» **WHAT IS EXPECTED**
Say how many lines in the following data hold the word "Фарба". Write nothing but that number.

··· DATA

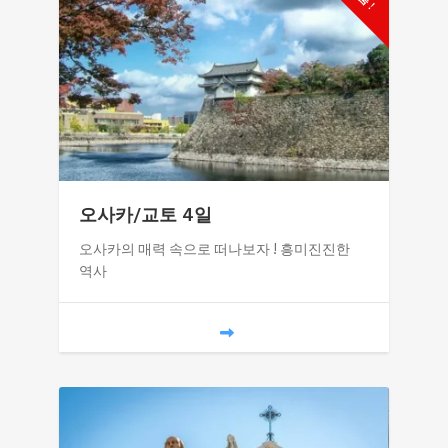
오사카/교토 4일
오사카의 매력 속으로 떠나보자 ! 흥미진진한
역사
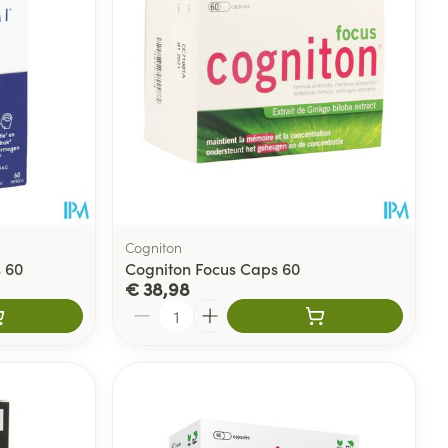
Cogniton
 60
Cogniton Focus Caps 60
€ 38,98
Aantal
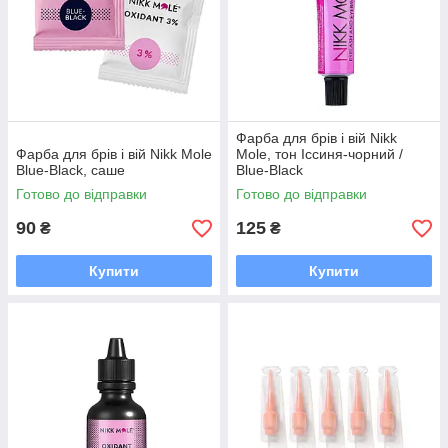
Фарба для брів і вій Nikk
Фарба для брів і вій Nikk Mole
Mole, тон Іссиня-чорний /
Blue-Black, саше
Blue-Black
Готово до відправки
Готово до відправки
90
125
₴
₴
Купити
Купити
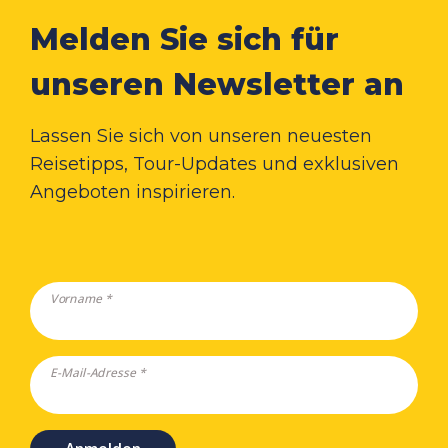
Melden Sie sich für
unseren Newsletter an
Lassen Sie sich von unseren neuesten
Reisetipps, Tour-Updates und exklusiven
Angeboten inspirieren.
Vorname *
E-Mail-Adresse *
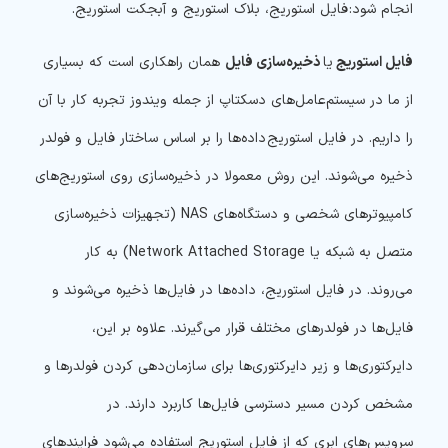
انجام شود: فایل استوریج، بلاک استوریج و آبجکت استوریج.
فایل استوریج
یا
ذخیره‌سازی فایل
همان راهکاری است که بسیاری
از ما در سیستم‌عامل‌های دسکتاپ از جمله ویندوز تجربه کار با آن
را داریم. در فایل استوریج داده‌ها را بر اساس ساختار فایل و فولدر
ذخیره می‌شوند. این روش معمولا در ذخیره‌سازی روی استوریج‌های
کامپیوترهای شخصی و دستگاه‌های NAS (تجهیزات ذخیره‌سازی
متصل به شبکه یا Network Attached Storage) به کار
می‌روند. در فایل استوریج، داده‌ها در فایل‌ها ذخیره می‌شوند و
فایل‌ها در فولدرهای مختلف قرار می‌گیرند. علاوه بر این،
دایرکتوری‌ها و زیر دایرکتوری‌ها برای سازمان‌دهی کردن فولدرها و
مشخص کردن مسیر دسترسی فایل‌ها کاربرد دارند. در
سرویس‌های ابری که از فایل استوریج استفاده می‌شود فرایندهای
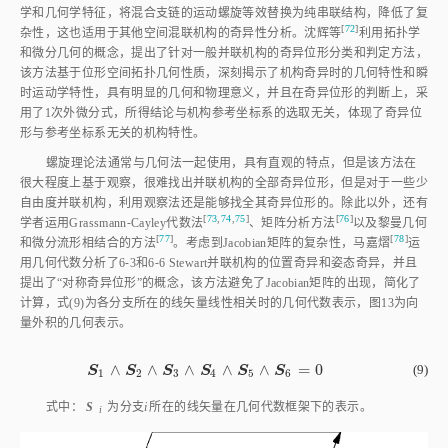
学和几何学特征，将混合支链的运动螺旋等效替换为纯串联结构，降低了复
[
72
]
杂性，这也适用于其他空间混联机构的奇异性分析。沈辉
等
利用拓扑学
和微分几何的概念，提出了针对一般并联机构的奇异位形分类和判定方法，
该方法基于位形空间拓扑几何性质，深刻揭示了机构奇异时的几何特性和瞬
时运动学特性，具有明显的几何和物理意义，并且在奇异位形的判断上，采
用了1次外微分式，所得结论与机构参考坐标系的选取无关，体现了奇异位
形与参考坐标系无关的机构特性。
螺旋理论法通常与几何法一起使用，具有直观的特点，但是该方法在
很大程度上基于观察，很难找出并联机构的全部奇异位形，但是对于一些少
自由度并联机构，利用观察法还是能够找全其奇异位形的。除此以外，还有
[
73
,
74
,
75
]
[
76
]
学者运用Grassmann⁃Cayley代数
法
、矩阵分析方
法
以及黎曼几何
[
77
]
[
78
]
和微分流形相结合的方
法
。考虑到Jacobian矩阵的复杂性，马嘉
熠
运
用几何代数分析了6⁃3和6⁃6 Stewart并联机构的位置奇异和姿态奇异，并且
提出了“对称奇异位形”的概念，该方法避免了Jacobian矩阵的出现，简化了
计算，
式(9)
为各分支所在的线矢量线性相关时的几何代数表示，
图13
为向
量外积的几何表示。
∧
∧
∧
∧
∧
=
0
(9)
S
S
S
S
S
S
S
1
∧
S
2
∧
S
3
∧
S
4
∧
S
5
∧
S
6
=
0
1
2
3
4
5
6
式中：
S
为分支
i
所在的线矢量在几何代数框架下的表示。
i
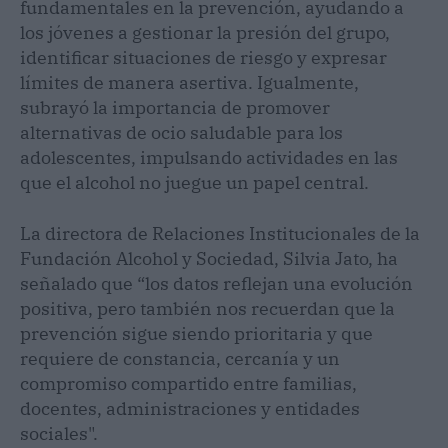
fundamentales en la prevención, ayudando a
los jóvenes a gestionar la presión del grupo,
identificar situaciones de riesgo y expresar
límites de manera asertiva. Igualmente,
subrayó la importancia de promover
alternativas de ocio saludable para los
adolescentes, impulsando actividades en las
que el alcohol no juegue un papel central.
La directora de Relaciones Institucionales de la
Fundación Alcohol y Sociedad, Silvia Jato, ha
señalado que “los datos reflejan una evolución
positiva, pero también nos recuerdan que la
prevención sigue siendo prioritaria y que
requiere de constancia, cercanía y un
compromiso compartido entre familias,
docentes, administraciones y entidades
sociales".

······

» **EXERCISE OUTPUT**
2